Some sources claim that leaning is a sign of dominance in dogs. However, dog behavior experts have proven that old canine dominance theories are incorrect. Dominance is not a personality trait. Dogs do not lean on people to assert any kind of dominance.
Some also say that leaning a way for dogs to take advantage of their humans. And while dogs can figure out how to elicit a certain response in people, it's not because they are manipulative. It's because people have shown them (perhaps inadvertently) that specific behaviors result in certain responses. So, if you give your dog any kind of attention (good or bad) when it leans, then it will lean on you whenever it wants attention.

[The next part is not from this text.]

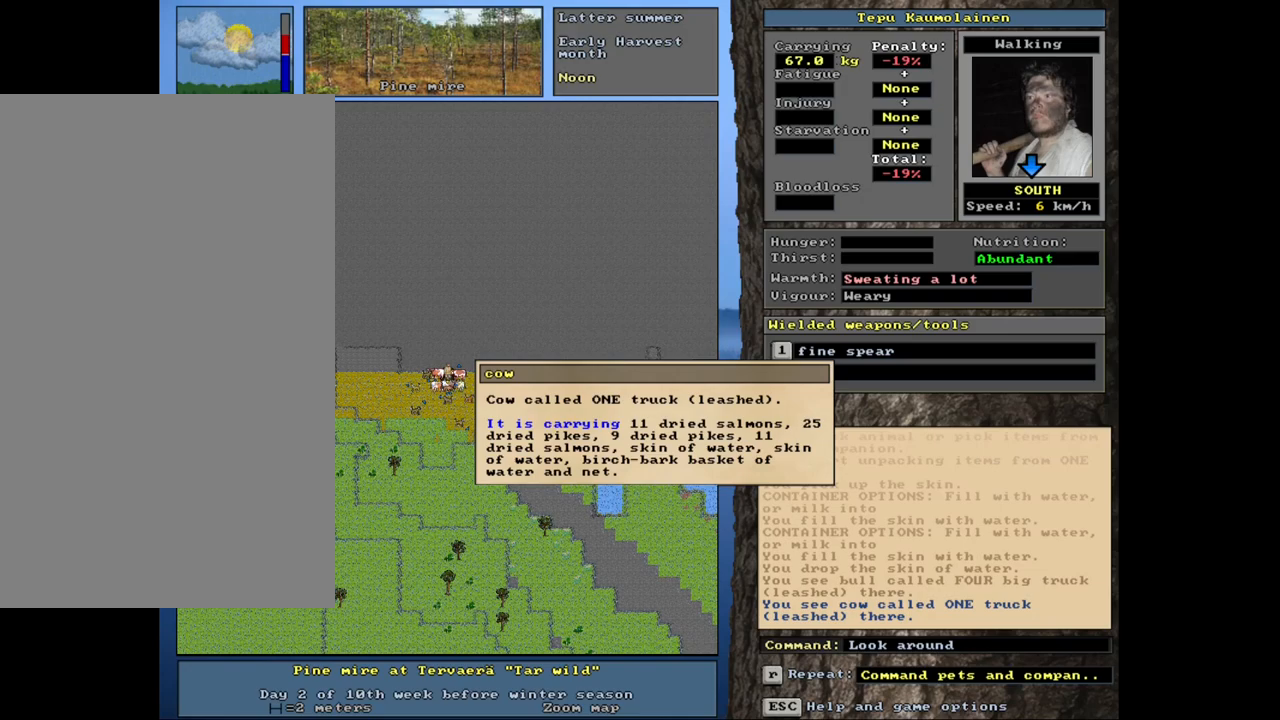
{"keys": [], "mouse": [], "events": []}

In some cases, leaning may be a sign of fear or insecurity. It's true that dogs may cower or hide behind people when they are in fear, but that dog usually exhibits other signs of fear in addition to leaning. Dogs in need of confidence may be fearful or insecure. If you think this is the case with your dog, then it's best to ignore the leaning (don't encourage or discourage it). Use training to boost your dog's confidence.
Could Leaning Be a Problem?
Leaning is a harmless behavior in dogs. In general, leaning on people is not considered a behavior problem unless it really bothers you. If you really hate it when your dog leans on you, simply walk away when it does this. Give it absolutely no attention until it stops leaning. Eventually, it will probably figure it out. If you need help with this and other training, consider hiring a dog trainer.
Some dogs try to be in physical contact with their humans as much as possible, even going so far as to follow their humans around the house. When this happens constantly, the behavior could be a sign of separation anxiety. Dogs with separation anxiety typically experience severe anxiety when you leave them alone, but many begin to work up this anxiety if they suspect you might be leaving the house soon. Some dogs cannot bear to have you out of their sight. If you think your dog suffers from separation anxiety, talk to your veterinarian about your concerns. Your vet might refer you to an animal behaviorist for help. Your vet or veterinary behaviorist may also prescribe medication, though this is ideally the last resort.